FROM THE DREAMWALL: I
dreamed I smashed all the dishes, all the jars. I stood at the factory fire and
threw handfuls of corn into it, from the blackness outside it. By the time it’s
a story there will be no one to tell it. Mild eyes will make no distinction. Trees
and the remnants of houses will grow up through the streets. It’s too late not
to think about it. Once the trail roared through with its long golden mane in
the dew-soaked morning. War never came here, but change came to thicken the
water, to the spheres of flesh inside, tiny possibilities. Who dreams they give
birth to the town’s tree-heavy future? Write your dream underneath mine.
FROM THE DREAMWALL:
Sometimes I don’t think laws are so bad.
While
in the United States recently, I was able to pick up a copy of Kate Schapira’s TOWN (Queens NY: Factory School, 2010).
It’s only the second title of hers I’ve read so far (and I think the first I’ve
seen from Factory School), after The Soft Place (Horse Less Press, 2012) [see my review of such here], not including her two chapbooks produced through above/ground press. As she writes at the back of
the collection, the original materials for TOWN
were solicited, compiled and re-worked, and she includes her original
solicitation, which includes: “What I’d
like you to do is tell me one thing about this town’s past or present. You don’t
have to think about it too hard. Just type it in and send it to me. May I suggest
that you do it sooner rather than later, for busyness and memory reasons.”

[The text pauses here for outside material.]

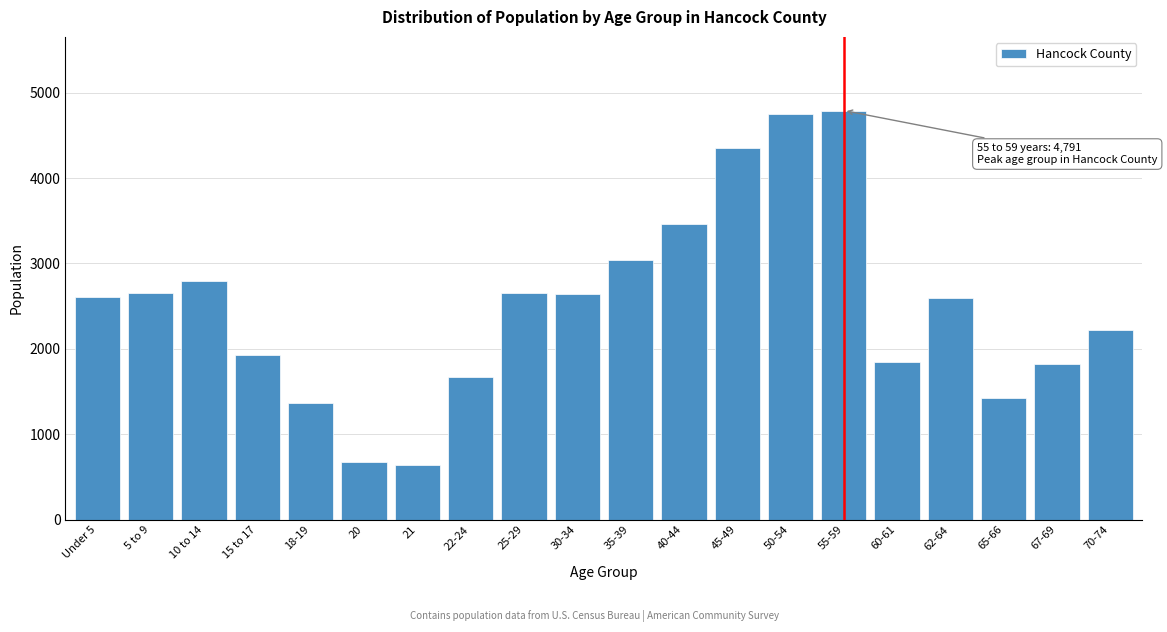

What is the sum of all values?

49944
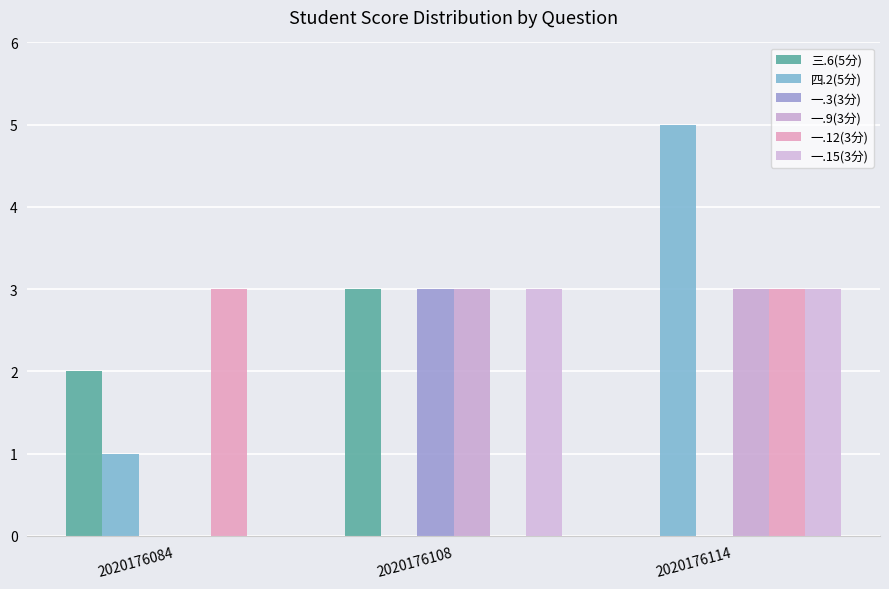

List the labels in order of 一.9(3分) value, largest first.

2020176108, 2020176114, 2020176084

Her “About Town” post-script continues:
As information about the town came in from friends,
relations and acquaintances (some of whom are working writers, others not),
some of it started to contradict itself (some pieces contradicted others), and
since I’d decided that everything people told me about the town was true, I had
to revisit my ideas about consensus: how do contradictions mutually and
simultaneously exist and what gravity do they exert on one another, without one
erasing or swallowing the other?
Composed
as a suite of fragments, prose-poems and lyric descriptions, Schapira explores
the variety of ways a town can be described, allowing the directions provided
to her through solicitation to provide an expansive town portrait, one that
becomes richer and deeper through those contradictions she mentions (as every
town, just as every person, contains at least one contradiction). From the
other trade work I’ve seen of hers—The Soft Place—Schapira appears to be interested in the extended suite, whether the
sequence of such for that later collection, or the book-length quilt of poems that accumulates into her TOWN. It makes
me curious as to where else her work is capable of heading.
Another
element of the book I can’t help but enjoy: the cover artwork by James McShane
includes a collage of maps, and a fragment on the left of the front cover not
only includes a section of a map of Ottawa, but a swath that runs along the
417/174 Highways, from Heron Road all the way north to the Ottawa River, which
means I can see where my lovely wife works (the corner of Innes/St. Laurent),
not an eight minute drive from here.
CUSTOM / LAW
FOOD
CHANGES
A family moved into a
house on a quiet street. Once they were unpacked they evoked all their neighbor’s
doors to invite them over for a watermelon margarita block party. The night of
the house only two old women came. As the second entered and was greeted by the
couple she shook hands with the other. Both women were widowed. Their houses
sat next to each other and each had lived in her own since just after a young
marriage. On this night they were introduced.
Hospitality holds its
breath as the mixture delivers. Both have grown old and human. To say, “We’re
both old,” that age happens not to the other but both, to be part of both in
town, to remember the houses they moved from dwindling in memory, becoming
matchstick, streets spreading and tiring easily, evening melting in cautious
red sips. They were about the changes of which other neighbors were a part,
sitting as they’d been taught, two women spreading and diffusing to reenter
matter, like soaked gauze, quietly into the fiber of town as streetlights
marked out the web of veins filled with isotopes moving weakly.
The couple whose house
it was told everyone how sweet it was from the outside, quick coming to tongue,
loosening flavor. The sunset looked like a lake of watermelon margaritas.